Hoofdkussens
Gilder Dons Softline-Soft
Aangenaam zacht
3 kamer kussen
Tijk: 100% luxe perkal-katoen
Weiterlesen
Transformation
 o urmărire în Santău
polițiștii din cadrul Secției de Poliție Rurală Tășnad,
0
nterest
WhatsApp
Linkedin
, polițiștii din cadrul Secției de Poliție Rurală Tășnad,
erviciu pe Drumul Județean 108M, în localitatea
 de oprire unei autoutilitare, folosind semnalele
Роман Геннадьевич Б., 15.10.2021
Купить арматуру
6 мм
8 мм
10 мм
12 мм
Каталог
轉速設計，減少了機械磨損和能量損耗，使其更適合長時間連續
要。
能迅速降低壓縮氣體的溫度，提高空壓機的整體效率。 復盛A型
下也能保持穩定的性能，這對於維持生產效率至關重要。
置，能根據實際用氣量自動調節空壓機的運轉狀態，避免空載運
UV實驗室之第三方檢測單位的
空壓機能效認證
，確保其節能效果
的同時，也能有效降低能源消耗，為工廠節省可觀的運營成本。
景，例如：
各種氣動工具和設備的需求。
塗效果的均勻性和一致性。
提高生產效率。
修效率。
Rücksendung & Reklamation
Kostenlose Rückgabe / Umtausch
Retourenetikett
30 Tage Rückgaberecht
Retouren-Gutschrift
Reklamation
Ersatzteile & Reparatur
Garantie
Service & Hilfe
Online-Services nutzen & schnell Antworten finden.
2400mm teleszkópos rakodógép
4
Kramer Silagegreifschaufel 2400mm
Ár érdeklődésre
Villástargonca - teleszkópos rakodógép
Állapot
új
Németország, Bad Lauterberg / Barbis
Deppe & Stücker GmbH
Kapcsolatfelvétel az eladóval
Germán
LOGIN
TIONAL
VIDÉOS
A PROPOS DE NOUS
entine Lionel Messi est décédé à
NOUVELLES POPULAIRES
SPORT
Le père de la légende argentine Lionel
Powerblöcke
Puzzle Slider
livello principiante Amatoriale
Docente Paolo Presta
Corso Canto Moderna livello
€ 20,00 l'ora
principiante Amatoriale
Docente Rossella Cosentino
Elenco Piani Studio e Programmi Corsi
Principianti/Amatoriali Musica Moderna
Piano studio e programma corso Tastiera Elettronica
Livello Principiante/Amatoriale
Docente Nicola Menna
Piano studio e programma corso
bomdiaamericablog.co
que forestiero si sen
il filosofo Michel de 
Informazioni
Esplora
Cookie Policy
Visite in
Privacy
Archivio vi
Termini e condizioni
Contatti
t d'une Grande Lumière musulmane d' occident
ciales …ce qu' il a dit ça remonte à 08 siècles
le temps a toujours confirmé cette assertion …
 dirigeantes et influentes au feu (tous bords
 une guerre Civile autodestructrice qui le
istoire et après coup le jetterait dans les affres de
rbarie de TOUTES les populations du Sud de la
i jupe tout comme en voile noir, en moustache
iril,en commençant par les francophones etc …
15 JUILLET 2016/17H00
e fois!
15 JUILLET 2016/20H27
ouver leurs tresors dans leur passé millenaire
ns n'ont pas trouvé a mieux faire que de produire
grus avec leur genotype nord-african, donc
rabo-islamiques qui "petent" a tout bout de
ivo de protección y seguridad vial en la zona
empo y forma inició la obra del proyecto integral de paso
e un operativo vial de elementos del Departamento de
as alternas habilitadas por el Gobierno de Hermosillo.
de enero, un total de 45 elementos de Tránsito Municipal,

────────────────────────────────────────

■ **Goal of the exercise**: Copy out every line of the material above that mentions the word "Secției".

■ **Task answer**:
polițiștii din cadrul Secției de Poliție Rurală Tășnad,
, polițiștii din cadrul Secției de Poliție Rurală Tășnad,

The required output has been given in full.